YOUR OBJECTIVE: Only an exact copy of the entries, stripped of pictures, will serve as the answer.

○ ○ ○ ○

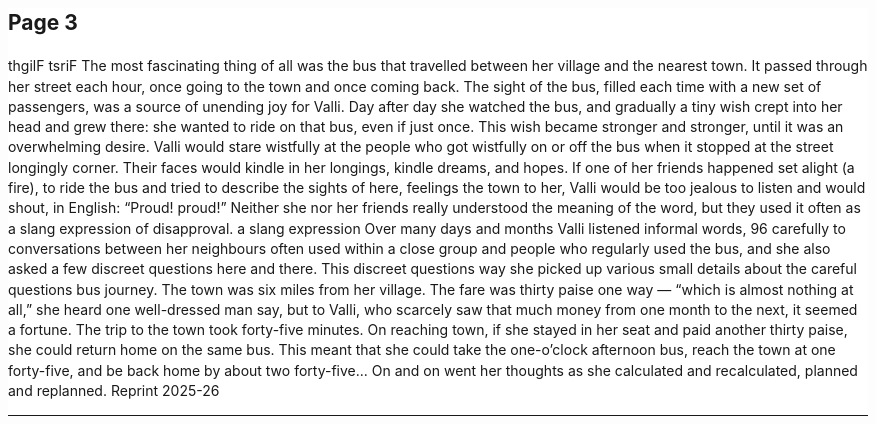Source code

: 
## Page 3

thgilF
tsriF
The most fascinating thing of all was the bus
that travelled between her village and the nearest
town. It passed through her street each hour, once
going to the town and once coming back. The sight
of the bus, filled each time with a new set of
passengers, was a source of unending joy for Valli.
Day after day she watched the bus, and
gradually a tiny wish crept into her head and
grew there: she wanted to ride on that bus, even
if just once. This wish became stronger and
stronger, until it was an overwhelming desire.
Valli would stare wistfully at the people who got wistfully
on or off the bus when it stopped at the street longingly
corner. Their faces would kindle in her longings,
kindle
dreams, and hopes. If one of her friends happened set alight (a fire),
to ride the bus and tried to describe the sights of here, feelings
the town to her, Valli would be too jealous to listen
and would shout, in English: “Proud! proud!”
Neither she nor her friends really understood the
meaning of the word, but they used it often as a
slang expression of disapproval.
a slang expression
Over many days and months Valli listened informal words,
96
carefully to conversations between her neighbours often used within a
close group
and people who regularly used the bus, and she also
asked a few discreet questions here and there. This
discreet questions
way she picked up various small details about the careful questions
bus journey. The town was six miles from her village.
The fare was thirty paise one way — “which is almost
nothing at all,” she heard one well-dressed man say,
but to Valli, who scarcely saw that much money
from one month to the next, it seemed a fortune. The
trip to the town took forty-five minutes. On reaching
town, if she stayed in her seat and paid another
thirty paise, she could return home on the same
bus. This meant that she could take the one-o’clock
afternoon bus, reach the town at one forty-five, and
be back home by about two forty-five...
On and on went her thoughts as she calculated
and recalculated, planned and replanned.
Reprint 2025-26

---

○ ○ ○ ○

RESPONSE TO THE TASK:
Source code

: 
## Page 3

thgilF
tsriF
The most fascinating thing of all was the bus
that travelled between her village and the nearest
town. It passed through her street each hour, once
going to the town and once coming back. The sight
of the bus, filled each time with a new set of
passengers, was a source of unending joy for Valli.
Day after day she watched the bus, and
gradually a tiny wish crept into her head and
grew there: she wanted to ride on that bus, even
if just once. This wish became stronger and
stronger, until it was an overwhelming desire.
Valli would stare wistfully at the people who got wistfully
on or off the bus when it stopped at the street longingly
corner. Their faces would kindle in her longings,
kindle
dreams, and hopes. If one of her friends happened set alight (a fire),
to ride the bus and tried to describe the sights of here, feelings
the town to her, Valli would be too jealous to listen
and would shout, in English: “Proud! proud!”
Neither she nor her friends really understood the
meaning of the word, but they used it often as a
slang expression of disapproval.
a slang expression
Over many days and months Valli listened informal words,
96
carefully to conversations between her neighbours often used within a
close group
and people who regularly used the bus, and she also
asked a few discreet questions here and there. This
discreet questions
way she picked up various small details about the careful questions
bus journey. The town was six miles from her village.
The fare was thirty paise one way — “which is almost
nothing at all,” she heard one well-dressed man say,
but to Valli, who scarcely saw that much money
from one month to the next, it seemed a fortune. The
trip to the town took forty-five minutes. On reaching
town, if she stayed in her seat and paid another
thirty paise, she could return home on the same
bus. This meant that she could take the one-o’clock
afternoon bus, reach the town at one forty-five, and
be back home by about two forty-five...
On and on went her thoughts as she calculated
and recalculated, planned and replanned.
Reprint 2025-26

---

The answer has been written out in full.